Data for this task START

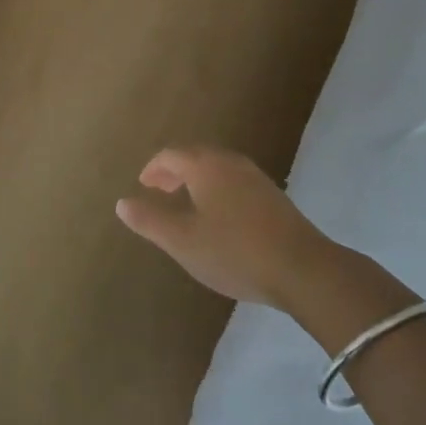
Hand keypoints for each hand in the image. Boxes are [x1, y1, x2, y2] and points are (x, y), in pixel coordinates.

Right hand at [116, 147, 330, 307]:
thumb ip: (150, 220)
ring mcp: (256, 177)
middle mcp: (230, 162)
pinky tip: (221, 218)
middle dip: (175, 171)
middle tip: (161, 191)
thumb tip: (122, 202)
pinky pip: (235, 182)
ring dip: (197, 180)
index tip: (144, 185)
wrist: (303, 269)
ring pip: (218, 168)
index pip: (171, 154)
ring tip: (187, 204)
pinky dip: (218, 190)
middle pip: (196, 156)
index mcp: (205, 165)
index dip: (153, 168)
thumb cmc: (234, 251)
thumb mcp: (183, 241)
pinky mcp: (274, 197)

Data for this task END

Task statement
Among the records above, which lines hold the word "hand"? Copy each one.

Your response
Hand keypoints for each hand in the image. Boxes are [x1, y1, x2, y2] and points are (x, y), in pixel coordinates.
Right hand at [116, 147, 330, 307]:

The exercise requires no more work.